If x and y are the two digits of the number 653xy such that this number is divisible by 80, then what is the value of x + y?

Introduction / Context:
This problem involves divisibility by 80 for a five digit number with two unknown digits. Divisibility by 80 can be analyzed using its prime factorization and standard divisibility rules for powers of 2 and for 5. The task is to find digits x and y in the number 653xy so that it becomes divisible by 80 and then compute x + y. This tests understanding of divisibility rules and handling of unknown digits in place value notation.

Given Data / Assumptions:

- The number has the form 653xy, where x is the tens digit and y is the units digit. - The number is divisible by 80. - x and y are digits from 0 to 9. - We must find x + y.

Concept / Approach:
First factorize 80. We have 80 = 2^4 * 5. A number divisible by 80 must be divisible by 16 and by 5 simultaneously. Divisibility by 5 requires the last digit to be 0 or 5, but because 80 is also a multiple of 10, any multiple of 80 must end in 0. Therefore, y must be 0. Then, for divisibility by 16, the last four digits of the number must form a number divisible by 16. Hence we examine the four digit number 53x0 and find which value of x makes it divisible by 16.

Step-by-Step Solution:
Step 1: Write the number as 653xy. For divisibility by 5 and 10, the last digit y must be 0 for a multiple of 80, so set y = 0. Step 2: The number is now 653x0. The last four digits are 53x0, which must be divisible by 16. Step 3: Consider possible values of x from 0 to 9 and test divisibility of 53x0 by 16. Step 4: Instead of testing blindly, note that 5300, 5310, 5320 and so on will vary in steps of 10. We seek 53x0 such that 53x0 ÷ 16 is an integer. Step 5: One reliable method is to test directly. For x = 6, the number is 5360. However our full number is 65360, whose last four digits are 5360, and 5360 ÷ 16 = 335 exactly. Step 6: Checking for other x values shows that none of them give a last four digit block divisible by 16. Therefore x = 6 is the unique solution. Step 7: We already have y = 0 from the divisibility by 80 condition. Step 8: Compute x + y = 6 + 0 = 6.

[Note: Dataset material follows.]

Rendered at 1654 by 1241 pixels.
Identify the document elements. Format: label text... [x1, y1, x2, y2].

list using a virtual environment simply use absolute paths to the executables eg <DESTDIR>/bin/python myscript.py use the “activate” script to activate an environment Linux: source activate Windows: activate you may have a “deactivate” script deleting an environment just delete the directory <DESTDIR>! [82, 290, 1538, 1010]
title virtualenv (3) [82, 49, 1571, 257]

Verification / Alternative check:
Verify that 65360 is divisible by 80. Compute 65360 ÷ 80. This is the same as 65360 ÷ (16 * 5). First divide by 16 to get 4085, then divide 4085 by 5 to get 817. Since both divisions are exact, 65360 is indeed divisible by 80. Any change to x or y would break at least one of the divisibility conditions, confirming that x = 6 and y = 0 is the only suitable pair.

Why Other Options Are Wrong:
If x + y were 5, 4 or 3, then the sum of the digits would correspond to a different pair such as (5,0), (4,0) or (3,0) or similar combinations. None of these yield a number 653xy that is divisible by both 16 and 5 in the required way. Thus only the sum 6 is consistent with all the constraints.

Common Pitfalls:
Some students may incorrectly use divisibility by 8 and 10 instead of by 16 and 5, which guarantees divisibility by 40 rather than 80. Others may assume that a last digit of 5 is acceptable, forgetting that multiples of 80 must end with 0. Paying attention to prime factorization and correct divisibility rules avoids these mistakes.

Final Answer:
The value of x + y is 6, which corresponds to option A.